For the new study, Matthews and her colleagues used data from the Study of Women's Health Across the Nation, which followed a large, multiethnic group for more than a decade to understand the experience of American women during and after menopause.
The 1,952 women included in the study were between 42 and 52 years old and not yet in menopause when tracking began. They were followed from 1996 through 2008, receiving annual checkups that recorded information about their health, surgeries and whether or not they had started menopause.
Specifically, the researchers looked at physical measurements that are markers for heart and cardiovascular disease. They included various components of cholesterol, blood pressure, blood clotting factors and molecules that are signals of inflammation.
Overall, the researchers report in the Journal of the American College of Cardiology that none of those measurements in the 183 women who chose to have their uterus removed - with or without their ovaries - were significantly worse, compared to the 1,769 women who went through menopause naturally.
Matthews said their findings apply to women who are finished having children, in their forties and are considering a hysterectomy to help with excessive bleeding or other factors that cause a quality of life problem.
She said they couldn't make a conclusion for women who need to have their uterus and ovaries removed because of cancer.
"Our study really couldn't examine that question because we had too few women who had gynecological cancers, and the equation changes when you have gynecological cancer," said Matthews.

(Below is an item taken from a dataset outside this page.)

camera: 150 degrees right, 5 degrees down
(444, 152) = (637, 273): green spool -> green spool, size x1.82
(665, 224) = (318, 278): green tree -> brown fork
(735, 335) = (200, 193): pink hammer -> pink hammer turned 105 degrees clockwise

But Dr. JoAnn Manson, who has researched women's health after hysterectomy but was not involved in the new study, suggested the results don't mean that women who have hysterectomies are in the clear, because past studies only saw a difference in heart risks after 10 to 15 years.
Manson, who is chief of preventive medicine at Brigham and Women's Hospital in Boston, told Reuters Health that the abrupt transition to menopause after a hysterectomy may only reverberate years later because "atherosclerosis takes a while to develop… That seems to take up to 10 and 15 years for clear differences to emerge."

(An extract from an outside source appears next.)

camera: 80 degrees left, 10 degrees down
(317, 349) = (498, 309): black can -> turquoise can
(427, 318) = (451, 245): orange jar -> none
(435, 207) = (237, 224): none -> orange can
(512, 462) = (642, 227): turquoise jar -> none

For that reason, "This isn't totally surprising that there wasn't a difference in risk factors during the follow up period," Manson said.
Matthews said that's one potential explanation for why their results differ from previous studies, but she said there could be other reasons, including that modern women are somehow different from women included in past research.
"It may be that it's emerging much later, but I would be surprised," Matthews said.